'''

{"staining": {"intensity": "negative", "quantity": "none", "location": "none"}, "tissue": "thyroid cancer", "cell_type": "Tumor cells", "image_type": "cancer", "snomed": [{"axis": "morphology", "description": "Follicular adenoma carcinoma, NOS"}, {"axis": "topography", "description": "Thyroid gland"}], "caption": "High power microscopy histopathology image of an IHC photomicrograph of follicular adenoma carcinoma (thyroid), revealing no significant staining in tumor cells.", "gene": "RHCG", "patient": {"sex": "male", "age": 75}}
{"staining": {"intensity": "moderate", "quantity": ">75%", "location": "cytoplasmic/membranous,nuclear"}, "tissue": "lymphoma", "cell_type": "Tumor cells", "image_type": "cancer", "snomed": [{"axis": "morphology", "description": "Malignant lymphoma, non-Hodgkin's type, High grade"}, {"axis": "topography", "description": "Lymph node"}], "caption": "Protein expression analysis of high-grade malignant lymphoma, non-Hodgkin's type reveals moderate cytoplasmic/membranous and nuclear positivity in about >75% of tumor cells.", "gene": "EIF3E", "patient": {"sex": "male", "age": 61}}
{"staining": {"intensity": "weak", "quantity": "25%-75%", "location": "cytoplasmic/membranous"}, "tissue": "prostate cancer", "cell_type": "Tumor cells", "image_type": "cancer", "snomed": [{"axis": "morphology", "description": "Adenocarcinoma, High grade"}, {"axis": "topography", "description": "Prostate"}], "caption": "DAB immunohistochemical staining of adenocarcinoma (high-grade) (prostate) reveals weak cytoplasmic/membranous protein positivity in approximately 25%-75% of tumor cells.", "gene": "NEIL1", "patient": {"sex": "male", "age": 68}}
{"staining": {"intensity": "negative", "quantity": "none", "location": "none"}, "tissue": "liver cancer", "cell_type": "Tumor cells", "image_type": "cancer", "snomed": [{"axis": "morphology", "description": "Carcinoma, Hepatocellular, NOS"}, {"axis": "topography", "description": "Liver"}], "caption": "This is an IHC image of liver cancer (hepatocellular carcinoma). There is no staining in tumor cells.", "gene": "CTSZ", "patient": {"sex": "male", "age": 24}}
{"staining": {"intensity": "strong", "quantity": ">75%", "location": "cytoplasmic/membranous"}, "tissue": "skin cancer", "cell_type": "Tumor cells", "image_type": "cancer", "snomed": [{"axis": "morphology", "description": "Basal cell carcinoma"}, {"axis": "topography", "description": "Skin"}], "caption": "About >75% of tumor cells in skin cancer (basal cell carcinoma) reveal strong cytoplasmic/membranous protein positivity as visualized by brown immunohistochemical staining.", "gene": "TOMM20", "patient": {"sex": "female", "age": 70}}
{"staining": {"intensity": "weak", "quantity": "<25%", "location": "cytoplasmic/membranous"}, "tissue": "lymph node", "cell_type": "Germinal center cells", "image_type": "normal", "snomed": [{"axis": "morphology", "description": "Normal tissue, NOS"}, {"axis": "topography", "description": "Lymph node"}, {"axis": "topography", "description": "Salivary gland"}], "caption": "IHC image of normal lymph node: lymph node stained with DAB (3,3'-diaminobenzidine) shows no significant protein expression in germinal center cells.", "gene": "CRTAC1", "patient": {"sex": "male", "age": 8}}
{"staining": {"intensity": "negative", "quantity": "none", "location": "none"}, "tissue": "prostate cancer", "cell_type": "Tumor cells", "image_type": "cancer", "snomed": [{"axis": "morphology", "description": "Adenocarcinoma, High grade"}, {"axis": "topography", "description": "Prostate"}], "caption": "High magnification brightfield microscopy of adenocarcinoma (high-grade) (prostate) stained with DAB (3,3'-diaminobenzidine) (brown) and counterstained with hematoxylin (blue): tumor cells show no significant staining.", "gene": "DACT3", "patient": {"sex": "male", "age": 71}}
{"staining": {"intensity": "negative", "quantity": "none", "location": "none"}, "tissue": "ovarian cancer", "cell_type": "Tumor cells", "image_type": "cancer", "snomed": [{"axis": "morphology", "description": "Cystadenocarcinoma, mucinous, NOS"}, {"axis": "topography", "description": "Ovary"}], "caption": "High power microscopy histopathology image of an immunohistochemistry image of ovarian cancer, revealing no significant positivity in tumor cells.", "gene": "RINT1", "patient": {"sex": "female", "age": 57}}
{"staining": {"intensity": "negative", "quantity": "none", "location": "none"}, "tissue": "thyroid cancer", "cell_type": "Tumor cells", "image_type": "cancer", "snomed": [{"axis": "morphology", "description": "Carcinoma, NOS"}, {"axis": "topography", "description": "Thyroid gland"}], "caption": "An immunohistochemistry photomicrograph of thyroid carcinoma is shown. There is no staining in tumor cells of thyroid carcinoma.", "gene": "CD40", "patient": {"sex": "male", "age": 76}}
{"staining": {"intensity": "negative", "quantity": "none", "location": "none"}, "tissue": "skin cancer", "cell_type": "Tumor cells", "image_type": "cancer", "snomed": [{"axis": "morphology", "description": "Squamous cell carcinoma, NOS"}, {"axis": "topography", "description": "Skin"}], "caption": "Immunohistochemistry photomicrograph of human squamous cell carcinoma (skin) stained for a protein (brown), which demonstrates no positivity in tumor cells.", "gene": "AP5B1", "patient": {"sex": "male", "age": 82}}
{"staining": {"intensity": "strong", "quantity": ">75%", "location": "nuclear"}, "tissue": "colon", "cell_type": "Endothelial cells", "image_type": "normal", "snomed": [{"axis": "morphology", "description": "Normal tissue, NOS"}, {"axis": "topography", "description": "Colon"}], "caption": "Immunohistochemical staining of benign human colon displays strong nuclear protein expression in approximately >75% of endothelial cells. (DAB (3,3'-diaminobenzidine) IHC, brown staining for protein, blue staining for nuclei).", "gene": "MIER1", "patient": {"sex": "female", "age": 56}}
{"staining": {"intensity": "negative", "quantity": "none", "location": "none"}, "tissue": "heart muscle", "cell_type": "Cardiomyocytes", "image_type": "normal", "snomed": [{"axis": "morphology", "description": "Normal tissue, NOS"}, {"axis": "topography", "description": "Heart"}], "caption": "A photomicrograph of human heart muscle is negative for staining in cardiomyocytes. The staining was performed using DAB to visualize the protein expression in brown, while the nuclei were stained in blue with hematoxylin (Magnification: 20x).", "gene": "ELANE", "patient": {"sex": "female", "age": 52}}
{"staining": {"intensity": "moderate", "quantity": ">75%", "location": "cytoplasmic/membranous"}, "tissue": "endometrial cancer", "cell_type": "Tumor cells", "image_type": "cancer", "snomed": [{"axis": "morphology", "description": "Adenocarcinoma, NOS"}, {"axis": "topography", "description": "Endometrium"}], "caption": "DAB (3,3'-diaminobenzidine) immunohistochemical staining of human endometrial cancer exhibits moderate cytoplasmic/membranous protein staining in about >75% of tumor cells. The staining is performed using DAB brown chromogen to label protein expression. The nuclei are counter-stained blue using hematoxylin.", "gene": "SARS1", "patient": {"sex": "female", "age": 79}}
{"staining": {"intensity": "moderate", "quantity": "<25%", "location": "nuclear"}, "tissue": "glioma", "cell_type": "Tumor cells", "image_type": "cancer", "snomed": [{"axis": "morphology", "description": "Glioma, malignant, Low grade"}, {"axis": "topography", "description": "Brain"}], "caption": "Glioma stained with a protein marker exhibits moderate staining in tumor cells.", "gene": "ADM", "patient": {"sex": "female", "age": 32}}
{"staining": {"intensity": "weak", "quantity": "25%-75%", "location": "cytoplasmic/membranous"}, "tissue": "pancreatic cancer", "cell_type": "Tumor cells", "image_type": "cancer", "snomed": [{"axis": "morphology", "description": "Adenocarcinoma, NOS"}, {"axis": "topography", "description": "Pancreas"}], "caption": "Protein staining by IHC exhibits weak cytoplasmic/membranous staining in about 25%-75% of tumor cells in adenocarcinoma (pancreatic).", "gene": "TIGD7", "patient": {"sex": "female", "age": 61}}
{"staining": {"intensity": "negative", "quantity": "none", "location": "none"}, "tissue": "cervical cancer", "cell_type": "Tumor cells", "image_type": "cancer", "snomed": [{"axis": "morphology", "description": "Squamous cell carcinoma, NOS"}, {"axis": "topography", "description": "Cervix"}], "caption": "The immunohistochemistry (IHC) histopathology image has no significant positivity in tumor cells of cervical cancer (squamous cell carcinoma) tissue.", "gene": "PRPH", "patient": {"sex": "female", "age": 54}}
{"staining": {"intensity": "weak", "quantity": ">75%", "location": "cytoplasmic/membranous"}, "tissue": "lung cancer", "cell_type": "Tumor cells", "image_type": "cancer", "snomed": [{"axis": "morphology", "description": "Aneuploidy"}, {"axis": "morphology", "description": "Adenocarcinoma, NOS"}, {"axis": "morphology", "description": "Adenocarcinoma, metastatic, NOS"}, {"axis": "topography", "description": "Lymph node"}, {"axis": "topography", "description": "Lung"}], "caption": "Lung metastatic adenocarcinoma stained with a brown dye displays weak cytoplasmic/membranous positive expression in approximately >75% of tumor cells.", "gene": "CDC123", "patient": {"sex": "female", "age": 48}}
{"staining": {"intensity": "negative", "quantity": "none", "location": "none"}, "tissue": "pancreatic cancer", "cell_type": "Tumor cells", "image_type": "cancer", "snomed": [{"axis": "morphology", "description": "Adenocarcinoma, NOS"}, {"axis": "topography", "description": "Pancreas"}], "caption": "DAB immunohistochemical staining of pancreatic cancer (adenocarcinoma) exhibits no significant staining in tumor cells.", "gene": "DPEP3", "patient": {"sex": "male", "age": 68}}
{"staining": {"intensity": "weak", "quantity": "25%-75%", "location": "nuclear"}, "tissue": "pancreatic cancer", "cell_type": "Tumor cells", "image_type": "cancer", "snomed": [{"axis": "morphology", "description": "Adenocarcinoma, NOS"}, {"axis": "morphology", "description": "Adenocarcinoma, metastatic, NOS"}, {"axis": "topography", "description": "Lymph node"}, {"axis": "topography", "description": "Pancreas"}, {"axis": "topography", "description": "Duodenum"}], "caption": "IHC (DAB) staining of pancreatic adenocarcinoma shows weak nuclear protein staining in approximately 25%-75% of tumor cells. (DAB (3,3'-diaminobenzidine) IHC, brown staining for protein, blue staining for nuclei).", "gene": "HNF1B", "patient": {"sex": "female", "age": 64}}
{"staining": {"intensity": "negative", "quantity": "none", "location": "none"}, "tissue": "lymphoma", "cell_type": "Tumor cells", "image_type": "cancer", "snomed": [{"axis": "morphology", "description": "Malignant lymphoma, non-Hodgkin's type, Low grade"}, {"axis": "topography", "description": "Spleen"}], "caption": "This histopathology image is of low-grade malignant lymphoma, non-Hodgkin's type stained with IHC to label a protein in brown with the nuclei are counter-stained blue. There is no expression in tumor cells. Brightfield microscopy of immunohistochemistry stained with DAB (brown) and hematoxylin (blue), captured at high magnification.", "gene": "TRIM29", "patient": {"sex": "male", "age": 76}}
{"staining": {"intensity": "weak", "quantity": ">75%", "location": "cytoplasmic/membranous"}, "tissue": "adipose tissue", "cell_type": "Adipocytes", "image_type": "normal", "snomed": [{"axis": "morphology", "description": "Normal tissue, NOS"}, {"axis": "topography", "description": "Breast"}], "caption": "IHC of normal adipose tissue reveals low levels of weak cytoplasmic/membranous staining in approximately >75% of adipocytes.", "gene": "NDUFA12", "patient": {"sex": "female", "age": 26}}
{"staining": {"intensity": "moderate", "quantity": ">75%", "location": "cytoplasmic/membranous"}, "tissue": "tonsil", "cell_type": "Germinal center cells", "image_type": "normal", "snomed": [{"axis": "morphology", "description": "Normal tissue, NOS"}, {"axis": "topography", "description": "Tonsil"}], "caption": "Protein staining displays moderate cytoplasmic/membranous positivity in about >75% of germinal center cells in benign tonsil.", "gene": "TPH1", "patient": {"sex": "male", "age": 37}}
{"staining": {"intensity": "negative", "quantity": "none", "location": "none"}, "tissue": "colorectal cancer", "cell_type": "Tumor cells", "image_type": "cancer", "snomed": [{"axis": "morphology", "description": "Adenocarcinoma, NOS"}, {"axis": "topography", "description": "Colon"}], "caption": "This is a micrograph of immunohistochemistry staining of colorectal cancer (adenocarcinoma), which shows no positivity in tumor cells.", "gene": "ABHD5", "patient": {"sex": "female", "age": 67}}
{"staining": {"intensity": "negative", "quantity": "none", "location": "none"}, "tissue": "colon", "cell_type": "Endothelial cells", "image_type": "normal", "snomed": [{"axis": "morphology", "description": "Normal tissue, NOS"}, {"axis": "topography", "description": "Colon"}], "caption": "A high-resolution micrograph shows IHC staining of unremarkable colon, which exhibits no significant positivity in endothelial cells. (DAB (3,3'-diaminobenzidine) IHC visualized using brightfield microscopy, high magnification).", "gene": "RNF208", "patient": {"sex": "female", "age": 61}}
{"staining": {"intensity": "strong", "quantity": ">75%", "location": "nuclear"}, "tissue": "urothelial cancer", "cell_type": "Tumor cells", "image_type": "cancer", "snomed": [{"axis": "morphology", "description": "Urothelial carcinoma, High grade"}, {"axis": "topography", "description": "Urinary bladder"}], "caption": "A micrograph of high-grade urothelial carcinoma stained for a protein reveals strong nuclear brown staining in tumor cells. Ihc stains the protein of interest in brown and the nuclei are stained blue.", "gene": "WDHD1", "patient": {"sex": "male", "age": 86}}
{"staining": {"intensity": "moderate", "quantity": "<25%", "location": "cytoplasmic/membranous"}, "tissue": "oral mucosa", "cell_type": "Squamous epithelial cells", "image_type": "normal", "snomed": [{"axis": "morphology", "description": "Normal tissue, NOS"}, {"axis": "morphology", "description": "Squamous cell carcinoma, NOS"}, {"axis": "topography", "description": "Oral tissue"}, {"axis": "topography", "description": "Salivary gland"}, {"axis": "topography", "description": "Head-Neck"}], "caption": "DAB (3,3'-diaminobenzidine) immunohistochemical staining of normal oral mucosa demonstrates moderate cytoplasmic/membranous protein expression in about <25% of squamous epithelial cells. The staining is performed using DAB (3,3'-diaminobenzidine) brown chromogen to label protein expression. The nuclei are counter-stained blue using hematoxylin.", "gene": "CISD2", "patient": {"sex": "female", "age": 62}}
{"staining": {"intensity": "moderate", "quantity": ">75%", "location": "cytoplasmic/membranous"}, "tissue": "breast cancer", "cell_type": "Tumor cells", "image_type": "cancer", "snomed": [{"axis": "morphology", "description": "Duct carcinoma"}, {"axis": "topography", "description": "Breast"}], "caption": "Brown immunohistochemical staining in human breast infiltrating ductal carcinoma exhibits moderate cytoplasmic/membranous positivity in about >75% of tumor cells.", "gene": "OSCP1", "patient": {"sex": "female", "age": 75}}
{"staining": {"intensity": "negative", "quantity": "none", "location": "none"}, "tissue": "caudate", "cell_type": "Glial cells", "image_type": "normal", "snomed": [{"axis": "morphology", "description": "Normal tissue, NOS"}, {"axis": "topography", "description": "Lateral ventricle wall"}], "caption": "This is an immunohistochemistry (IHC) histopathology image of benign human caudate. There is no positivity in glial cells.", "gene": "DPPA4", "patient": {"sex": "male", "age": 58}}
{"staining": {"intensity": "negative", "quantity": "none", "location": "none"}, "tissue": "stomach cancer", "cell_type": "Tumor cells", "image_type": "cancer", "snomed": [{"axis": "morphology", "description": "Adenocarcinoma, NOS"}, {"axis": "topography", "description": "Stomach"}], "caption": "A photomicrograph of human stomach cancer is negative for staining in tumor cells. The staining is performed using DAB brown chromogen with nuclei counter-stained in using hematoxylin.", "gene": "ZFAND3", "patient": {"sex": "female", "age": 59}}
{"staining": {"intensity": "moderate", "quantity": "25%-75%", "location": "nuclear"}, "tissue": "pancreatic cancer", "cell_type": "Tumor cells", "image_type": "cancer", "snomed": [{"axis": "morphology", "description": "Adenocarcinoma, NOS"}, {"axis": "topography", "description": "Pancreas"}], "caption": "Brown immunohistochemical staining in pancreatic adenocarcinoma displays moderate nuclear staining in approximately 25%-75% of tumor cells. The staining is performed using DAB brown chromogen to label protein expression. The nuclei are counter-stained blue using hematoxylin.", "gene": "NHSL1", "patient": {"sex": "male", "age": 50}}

'''

Task instructions:
Output the lines above between the one holding "an IHC image" and the one holding "image of normal", inclusive, with nothing before or after them.

Solution to the problem:
{"staining": {"intensity": "negative", "quantity": "none", "location": "none"}, "tissue": "liver cancer", "cell_type": "Tumor cells", "image_type": "cancer", "snomed": [{"axis": "morphology", "description": "Carcinoma, Hepatocellular, NOS"}, {"axis": "topography", "description": "Liver"}], "caption": "This is an IHC image of liver cancer (hepatocellular carcinoma). There is no staining in tumor cells.", "gene": "CTSZ", "patient": {"sex": "male", "age": 24}}
{"staining": {"intensity": "strong", "quantity": ">75%", "location": "cytoplasmic/membranous"}, "tissue": "skin cancer", "cell_type": "Tumor cells", "image_type": "cancer", "snomed": [{"axis": "morphology", "description": "Basal cell carcinoma"}, {"axis": "topography", "description": "Skin"}], "caption": "About >75% of tumor cells in skin cancer (basal cell carcinoma) reveal strong cytoplasmic/membranous protein positivity as visualized by brown immunohistochemical staining.", "gene": "TOMM20", "patient": {"sex": "female", "age": 70}}
{"staining": {"intensity": "weak", "quantity": "<25%", "location": "cytoplasmic/membranous"}, "tissue": "lymph node", "cell_type": "Germinal center cells", "image_type": "normal", "snomed": [{"axis": "morphology", "description": "Normal tissue, NOS"}, {"axis": "topography", "description": "Lymph node"}, {"axis": "topography", "description": "Salivary gland"}], "caption": "IHC image of normal lymph node: lymph node stained with DAB (3,3'-diaminobenzidine) shows no significant protein expression in germinal center cells.", "gene": "CRTAC1", "patient": {"sex": "male", "age": 8}}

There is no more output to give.